What you should do: Across the entries below, how many lines contain the word "cualquier"? Give the number alone.

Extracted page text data
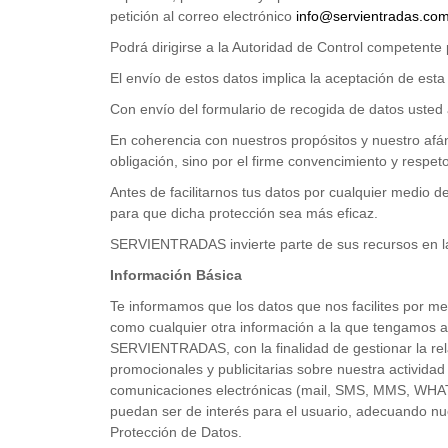
petición al correo electrónico
info@servientradas.co
Podrá dirigirse a la Autoridad de Control competente
El envío de estos datos implica la aceptación de esta
Con envío del formulario de recogida de datos ust
En coherencia con nuestros propósitos y nuestro afá
obligación, sino por el firme convencimiento y respet
Antes de facilitarnos tus datos por cualquier medio 
para que dicha protección sea más eficaz.
SERVIENTRADAS invierte parte de sus recursos en la c
Información Básica
Te informamos que los datos que nos facilites por med
como cualquier otra información a la que tengamos a
SERVIENTRADAS, con la finalidad de gestionar la rela
promocionales y publicitarias sobre nuestra activida
comunicaciones electrónicas (mail, SMS, MMS, WHATSA
puedan ser de interés para el usuario, adecuando nue
Protección de Datos.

Solution to the exercise: 2